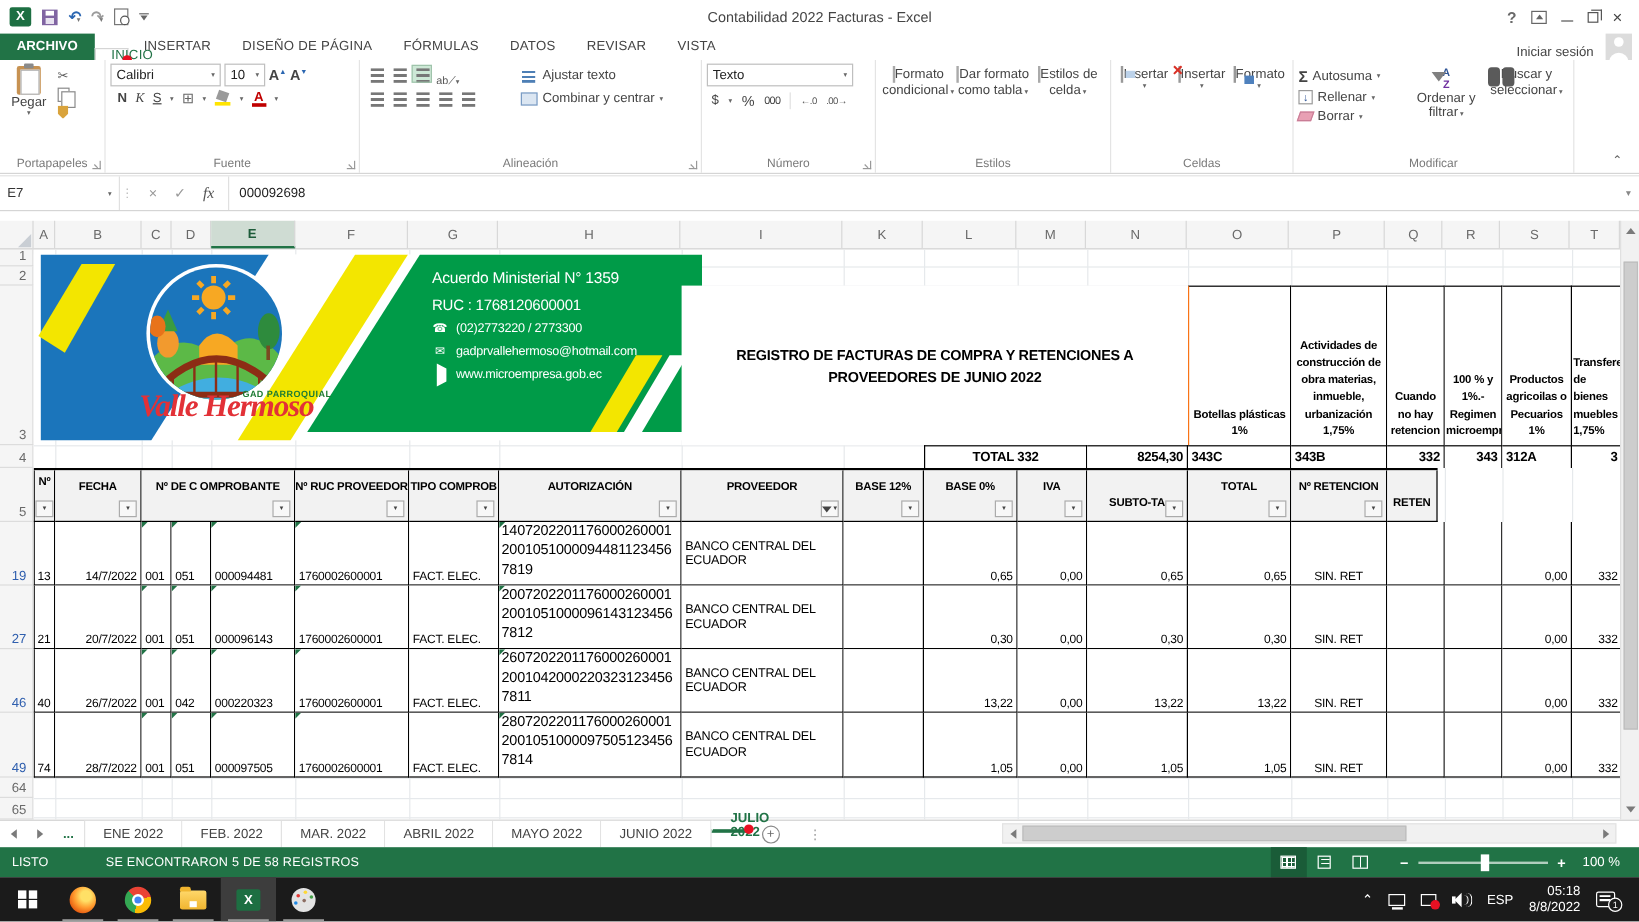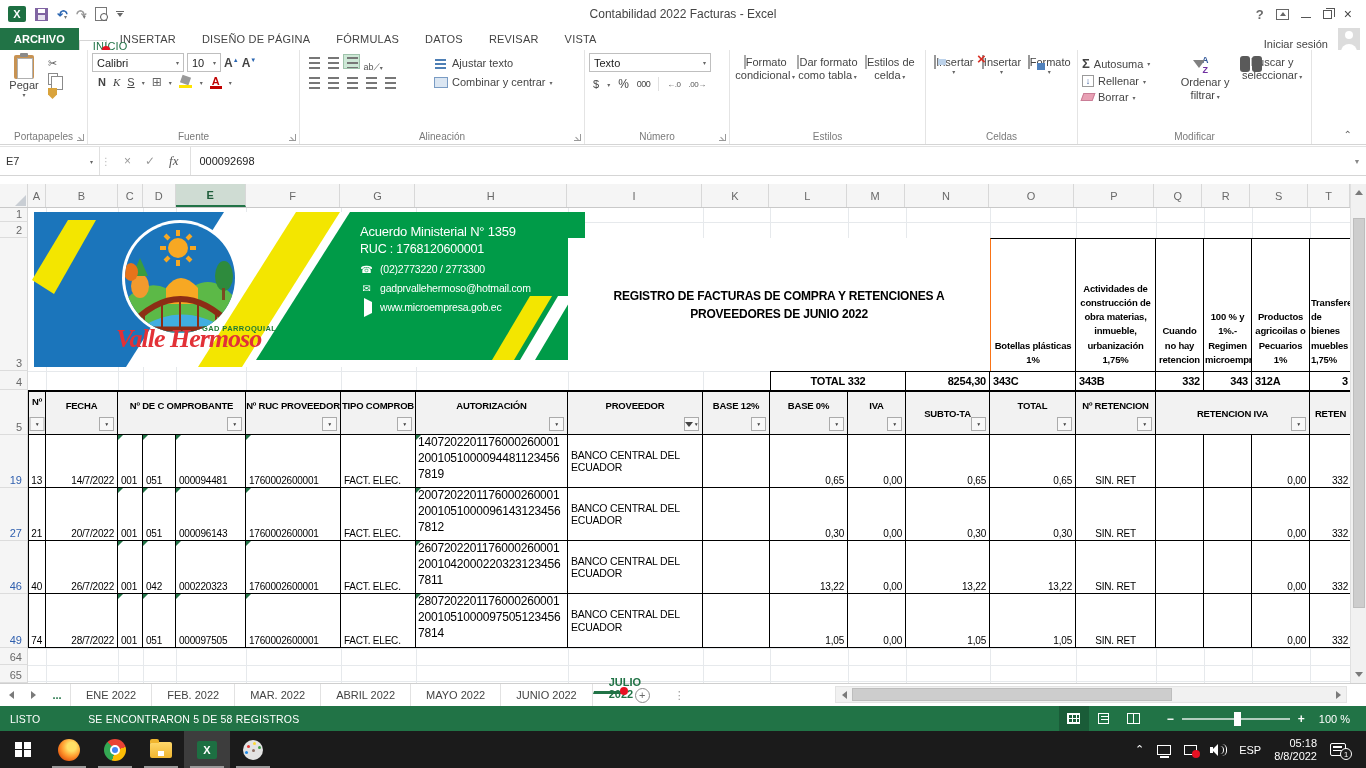--- a/index.html
+++ b/index.html
@@ -140,7 +140,7 @@
 .vhsm{position:absolute;left:174px;top:112px;font-size:7.5px;font-weight:bold;color:#1e7b34;letter-spacing:.4px}
 .gptxt{position:absolute;left:332px;top:12px;width:218px;color:#fff}
 .gp1{font-size:13px}
-.gp2{font-size:12.5px;margin-top:3px}
+.gp2{font-size:12.5px;margin-top:8px}
 .crow{display:flex;align-items:center;gap:7px;margin-top:7px;font-size:10.5px}
 .crow:first-of-type{margin-top:12px}
 .cic{width:13px;text-align:center;font-size:10px}

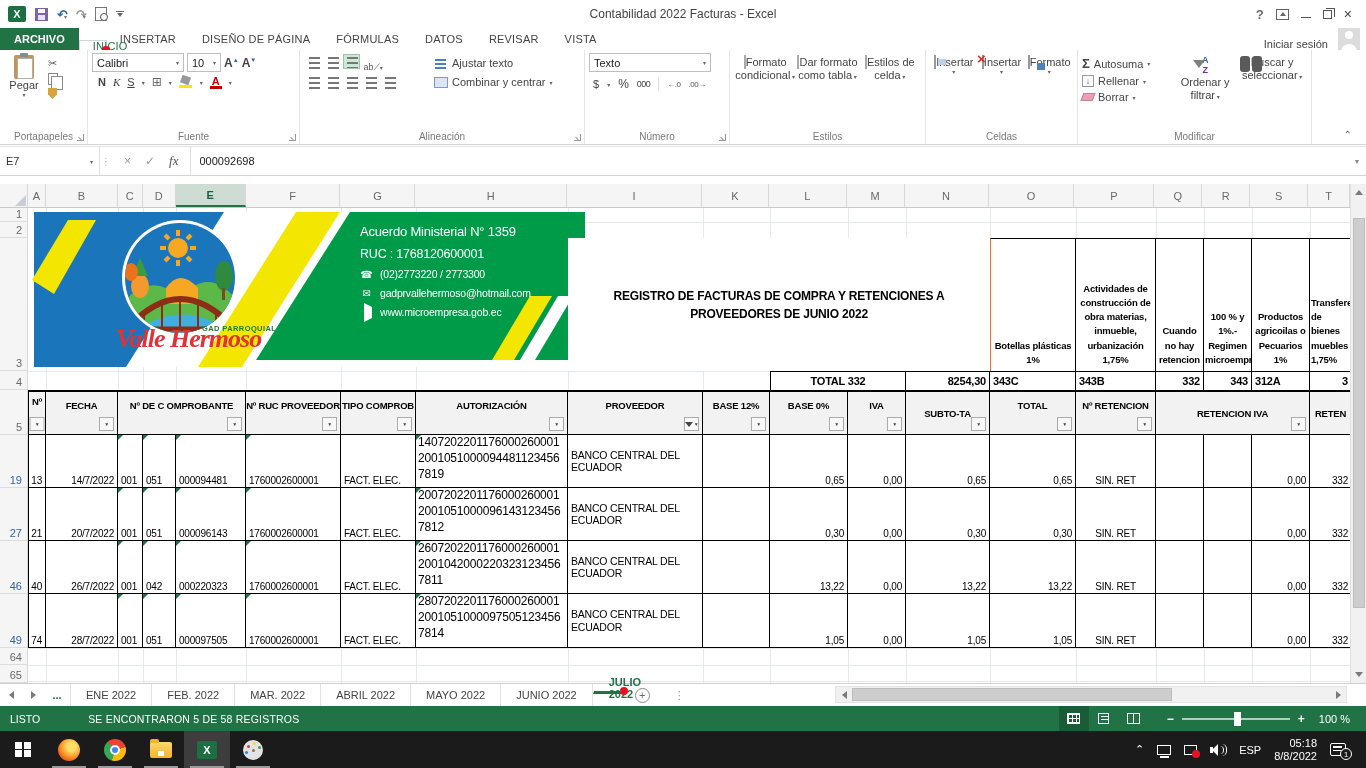--- a/index.html
+++ b/index.html
@@ -160,7 +160,7 @@
 .hrow{position:absolute;left:0;top:182px;height:45px;display:flex;border-top:2px solid #000}
 .hc{position:relative;border-right:1px solid #000;border-bottom:1px solid #000;background:#f2f2f2;font-weight:bold;font-size:9.5px;text-align:center;padding-top:8px;line-height:1.35;overflow:hidden}
 .hc:first-child{border-left:1px solid #000}
-.hc.low{padding-top:16px}
+.hc.low{padding-top:22px}
 .hc.tiny{padding-top:4px}
 .fb{position:absolute;bottom:3px;right:3px;width:15px;height:14px;background:#f8f8f8;border:1px solid #ababab;display:flex;align-items:center;justify-content:center;gap:1px}
 .fb::after{content:"▼";font-size:5px;color:#444}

TASK REQUIREMENTS → Could you restate every record above word for word, dropping the pictures?

ANSWER FOR THE TASK →
--- a/index.html
+++ b/index.html
@@ -140,7 +140,7 @@
 .vhsm{position:absolute;left:174px;top:112px;font-size:7.5px;font-weight:bold;color:#1e7b34;letter-spacing:.4px}
 .gptxt{position:absolute;left:332px;top:12px;width:218px;color:#fff}
 .gp1{font-size:13px}
-.gp2{font-size:12.5px;margin-top:3px}
+.gp2{font-size:12.5px;margin-top:8px}
 .crow{display:flex;align-items:center;gap:7px;margin-top:7px;font-size:10.5px}
 .crow:first-of-type{margin-top:12px}
 .cic{width:13px;text-align:center;font-size:10px}

--- a/index.html
+++ b/index.html
@@ -160,7 +160,7 @@
 .hrow{position:absolute;left:0;top:182px;height:45px;display:flex;border-top:2px solid #000}
 .hc{position:relative;border-right:1px solid #000;border-bottom:1px solid #000;background:#f2f2f2;font-weight:bold;font-size:9.5px;text-align:center;padding-top:8px;line-height:1.35;overflow:hidden}
 .hc:first-child{border-left:1px solid #000}
-.hc.low{padding-top:16px}
+.hc.low{padding-top:22px}
 .hc.tiny{padding-top:4px}
 .fb{position:absolute;bottom:3px;right:3px;width:15px;height:14px;background:#f8f8f8;border:1px solid #ababab;display:flex;align-items:center;justify-content:center;gap:1px}
 .fb::after{content:"▼";font-size:5px;color:#444}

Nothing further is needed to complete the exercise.